INFORMATION SHOWN:
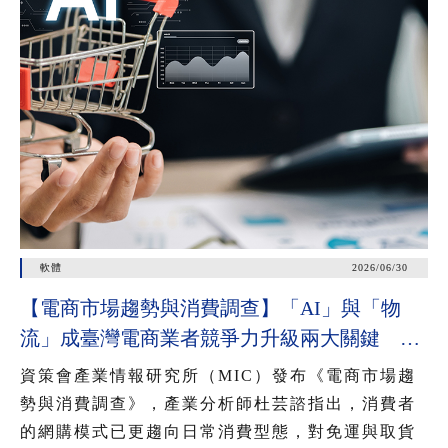
軟體
2026/06/30
【電商市場趨勢與消費調查】「AI」與「物
流」成臺灣電商業者競爭力升級兩大關鍵 近
七成消費者期待AI比價功能，七成五到貨首選
資策會產業情報研究所（MIC）發布《電商市場趨
超取
勢與消費調查》，產業分析師杜芸諮指出，消費者
的網購模式已更趨向日常消費型態，對免運與取貨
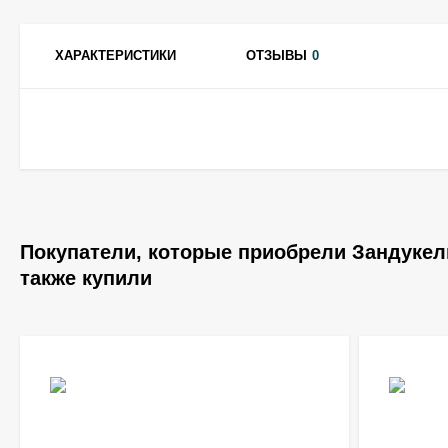
ХАРАКТЕРИСТИКИ
ОТЗЫВЫ
0
Покупатели, которые приобрели Зандукели Г
также купили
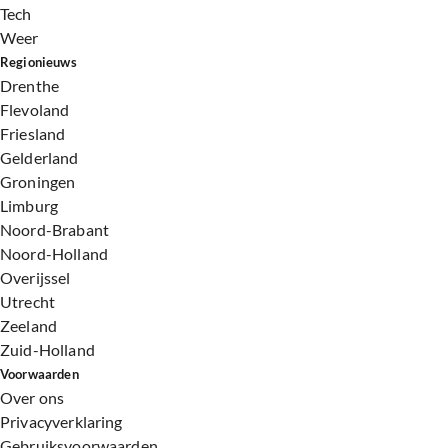
Tech
Weer
Regionieuws
Drenthe
Flevoland
Friesland
Gelderland
Groningen
Limburg
Noord-Brabant
Noord-Holland
Overijssel
Utrecht
Zeeland
Zuid-Holland
Voorwaarden
Over ons
Privacyverklaring
Gebruiksvoorwaarden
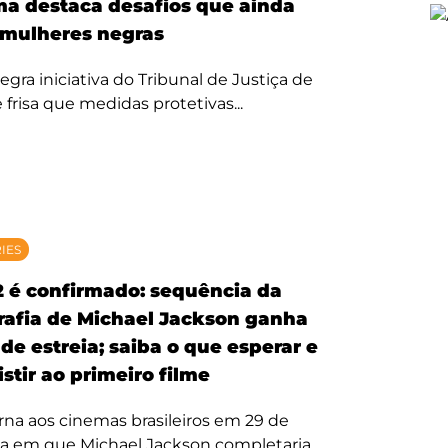
ma destaca desafios que ainda
mulheres negras
egra iniciativa do Tribunal de Justiça de
 frisa que medidas protetivas...
RIES
2 é confirmado: sequência da
rafia de Michael Jackson ganha
de estreia; saiba o que esperar e
stir ao primeiro filme
rna aos cinemas brasileiros em 29 de
ta em que Michael Jackson completaria...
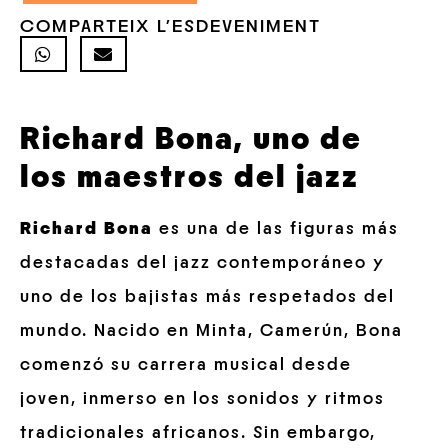
COMPARTEIX L'ESDEVENIMENT
Richard Bona, uno de
los maestros del jazz
Richard Bona
es una de las figuras más
destacadas del jazz contemporáneo y
uno de los bajistas más respetados del
mundo. Nacido en Minta, Camerún, Bona
comenzó su carrera musical desde
joven, inmerso en los sonidos y ritmos
tradicionales africanos. Sin embargo,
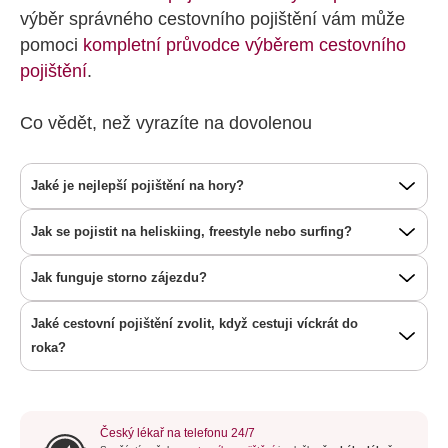
výběr správného cestovního pojištění vám může
pomoci
kompletní průvodce výběrem cestovního
pojištění
.
Co vědět, než vyrazíte na dovolenou
Jaké je nejlepší pojištění na hory?
Jak se pojistit na heliskiing, freestyle nebo surfing?
Jak funguje storno zájezdu?
Jaké cestovní pojištění zvolit, když cestuji víckrát do
roka?
Český lékař na telefonu 24/7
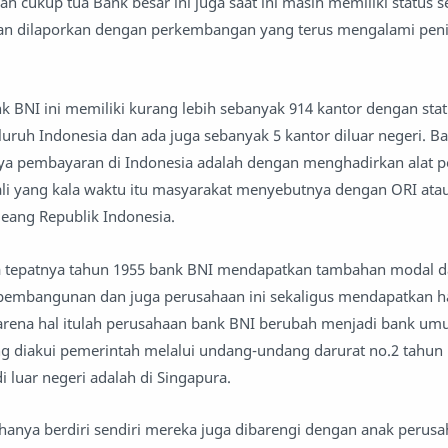
 cukup tua Bank besar ini juga saat ini masih memiliki status 
 dan dilaporkan dengan perkembangan yang terus mengalami pen
nk BNI ini memiliki kurang lebih sebanyak 914 kantor dengan sta
luruh Indonesia dan ada juga sebanyak 5 kantor diluar negeri. B
nya pembayaran di Indonesia adalah dengan menghadirkan alat
li yang kala waktu itu masyarakat menyebutnya dengan ORI atau i
Oeang Republik Indonesia.
 tepatnya tahun 1955 bank BNI mendapatkan tambahan modal 
pembangunan dan juga perusahaan ini sekaligus mendapatkan h
karena hal itulah perusahaan bank BNI berubah menjadi bank u
ng diakui pemerintah melalui undang-undang darurat no.2 tahun
i luar negeri adalah di Singapura.
k hanya berdiri sendiri mereka juga dibarengi dengan anak perus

ACTIVITY: Print exactly the lines above that run from the one with "frisa que medidas protetivas..." to the one with "ng diakui pemerintah", both included. No pictures.

RESULT FOR THIS TASK:
 frisa que medidas protetivas...
RIES
2 é confirmado: sequência da
rafia de Michael Jackson ganha
de estreia; saiba o que esperar e
stir ao primeiro filme
rna aos cinemas brasileiros em 29 de
ta em que Michael Jackson completaria...
COMPARTEIX L'ESDEVENIMENT
Richard Bona, uno de
los maestros del jazz
Richard Bona
es una de las figuras más
destacadas del jazz contemporáneo y
uno de los bajistas más respetados del
mundo. Nacido en Minta, Camerún, Bona
comenzó su carrera musical desde
joven, inmerso en los sonidos y ritmos
tradicionales africanos. Sin embargo,
výběr správného cestovního pojištění vám může
pomoci
kompletní průvodce výběrem cestovního
pojištění
.
Co vědět, než vyrazíte na dovolenou
Jaké je nejlepší pojištění na hory?
Jak se pojistit na heliskiing, freestyle nebo surfing?
Jak funguje storno zájezdu?
Jaké cestovní pojištění zvolit, když cestuji víckrát do
roka?
Český lékař na telefonu 24/7
 cukup tua Bank besar ini juga saat ini masih memiliki status 
 dan dilaporkan dengan perkembangan yang terus mengalami pen
nk BNI ini memiliki kurang lebih sebanyak 914 kantor dengan sta
luruh Indonesia dan ada juga sebanyak 5 kantor diluar negeri. B
nya pembayaran di Indonesia adalah dengan menghadirkan alat
li yang kala waktu itu masyarakat menyebutnya dengan ORI atau i
Oeang Republik Indonesia.
 tepatnya tahun 1955 bank BNI mendapatkan tambahan modal 
pembangunan dan juga perusahaan ini sekaligus mendapatkan h
karena hal itulah perusahaan bank BNI berubah menjadi bank u
ng diakui pemerintah melalui undang-undang darurat no.2 tahun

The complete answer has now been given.